▶ [Work request A] Transcribe a passage of the Supersplit forum reply, beginning at the words "2. I don't like" and stopping after "the recursive approach.".
▶ [Work request B] Write the next part of the Supersplit forum reply, picking up after its final sentence.

▶ [Source passage]

--- START ---

Re: Re (tilly) 1: Supersplit
by jeroenes (Priest) on Dec 31, 2000 at 20:11 UTC
    Well, tilly, thanx a lot for the thorough critics. And also for the last remark, I needed that ;-). I have taken your code in the script, but merged it to some of my code where appropiate.

    Of course, I have some counter-remarks, here we go.

    1. Why reverse the order for the arguments? join and split both first start with the separator, and than the input. So I changed the order back to strings, input.

    2. I don't like to pre-compile the regex's, otherwise the split couldn't cope with changing delimiters, as in a text file (see the SYNOPSIS), or with sprintf'ed data. So I changed that back. Furthermore, I couldn't find any reference to qr// in manpages. Could you please explain?

    3. On tie's comments: more dimensional arrays are a perl 5 feature, so I should check for that anyway. Out of time now, so next version of supersplit.

    4. I really like the recursive approach.

    5. I don't see the need for a separate IO version, so I changed that back, too. I just try to treat the string as a filehandle, or try to open it as file (new feature). I didn't succeed to get supersplit( INPUT ), with INPUT as a filehandle, to work. That's peculiar, because the manpage tells me that <$fh>, with $fh='INPUT', should work.

    6. You are totally right on the matter of the inner/ outer naming convention.

    7. And ++ for the join( $_, @_) stuff. I never would have dared to use it. But of course $_ and @_ have different namespaces...

    8. I removed the BEGIN blocks. Is this something for the manpages (perldoc perlmod)?

    Finally, I tested the code with 2D-arrays. It works. I'm leaving home for the remainder of this year, so we'll continue next year.

    Happy new year everyone, best wishes, and thanx for the comments!

--- END ---

▶ [Raw data]

--- START ---

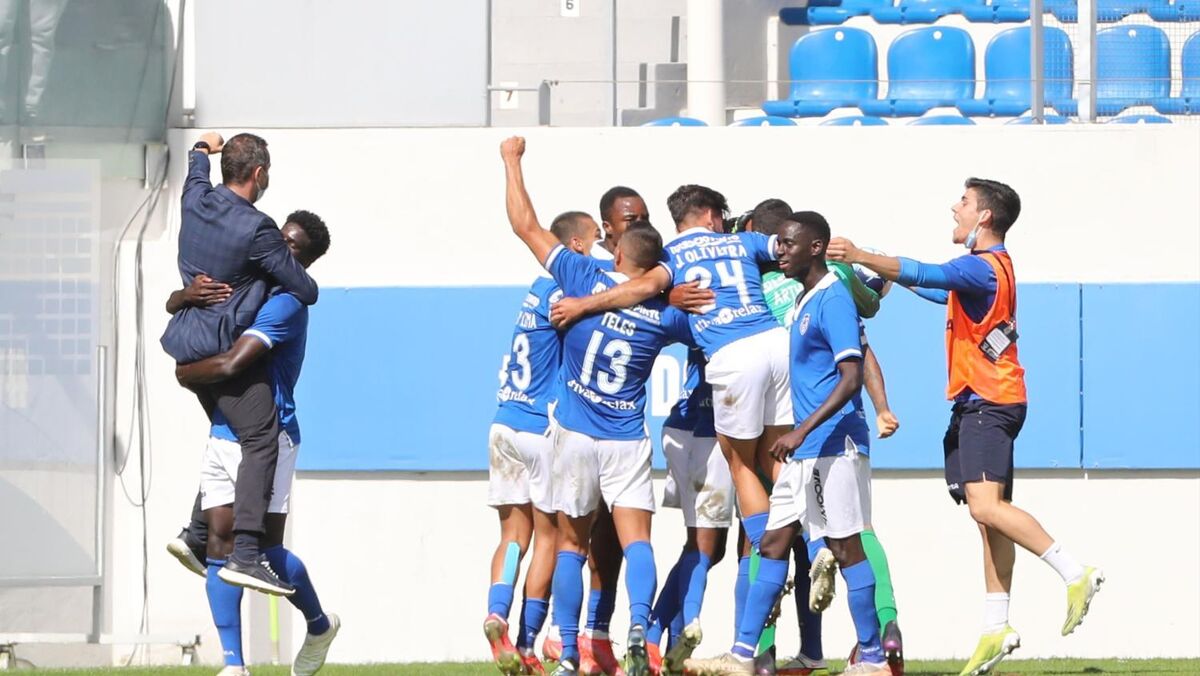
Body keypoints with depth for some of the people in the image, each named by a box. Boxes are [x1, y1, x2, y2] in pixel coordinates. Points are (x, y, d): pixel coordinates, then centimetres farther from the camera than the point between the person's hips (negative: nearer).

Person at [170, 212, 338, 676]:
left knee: (265, 547, -4)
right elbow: (172, 306, 15)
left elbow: (230, 364, -24)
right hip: (222, 434, 8)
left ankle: (320, 625, 23)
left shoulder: (287, 304, -15)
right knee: (221, 540, -2)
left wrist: (185, 374, -5)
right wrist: (188, 295, -10)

--- END ---

▶ [Expected answer A]
2. I don't like to pre-compile the regex's, otherwise the split couldn't cope with changing delimiters, as in a text file (see the SYNOPSIS), or with sprintf'ed data. So I changed that back. Furthermore, I couldn't find any reference to qr// in manpages. Could you please explain?

    3. On tie's comments: more dimensional arrays are a perl 5 feature, so I should check for that anyway. Out of time now, so next version of supersplit.

    4. I really like the recursive approach.

▶ [Expected answer B]
    Jeroen

    The new code, with POD, are here:

      Here is explanation for my feedback:
      1. Why reverse the order for the arguments? join and split both first start with the separator, and than the input. So I changed the order back to strings, input.

        Because if you have positionally determined arguments with one list being variable length, it is usual to have the variable list at the end of your argument list. In this case when I made it recursive (and therefore capable of handling n-dim arrays) you had a variable length list of things to join and split. So I moved those arguments to the end.

      2. I don't like to pre-compile the regex's, otherwise the split couldn't cope with changing delimiters, as in a text file (see the SYNOPSIS), or with sprintf'ed data. So I changed that back. Furthermore, I couldn't find any reference to qr// in manpages. Could you please explain?

        Pre-compiling the regexes should not pose a problem for having patterns that handle multiple delimiters. Could you try it and report back? As for documents, the docs on this server are 5.003 specific. (Same as Camel 2.) Most people are on 5.005 or 5.6. On those machines you can find out about the feature from the local documentation using the perldoc utility. In fact in this case: perldoc -f qr directs you to perlop/"Regexp Quote-Like Operators". So try perldoc perlop and then type /Quote-Like to get to the relevant section. Then /qr and hit 'n' until you get to the right spot. (The same search/paging tricks work with utilities like man and less on *nix systems.)

      3. ...more dimensional arrays are a perl 5 feature, so I should check for that anyway. Out of time now, so next version of supersplit.

        I already did that with the recursion. :-)

      4. I really like the recursive approach.

        So did I. :-)

      5. I don't see the need for a separate IO version, so I changed that back, too. I just try to treat the string as a filehandle, or try to open it as file (new feature). I didn't succeed to get supersplit( INPUT ), with INPUT as a filehandle, to work. That's peculiar, because the manpage tells me that <$fh$gt;, with $fh='INPUT', should work.

        The need is due to your having overloaded the input too much. For instance if someone tried to use your current version of supersplit() on an uploaded file from CGI they would fail miserably. I also really don't like trying an open and silently failing.

        Additionally it is generally a bad idea to limit how your caller can pass information. What if I really want to pass you data from a socket? Or from IO::Scalar? Or from a string I have already pre-processed? Having two functions, one of which is a wrapper around the other, for that situation leaves you with a consistent interface and more flexibility.

        As for your comment on what you are surprised is failing, I would not expect that to work. Which manpage led you to expect that it would?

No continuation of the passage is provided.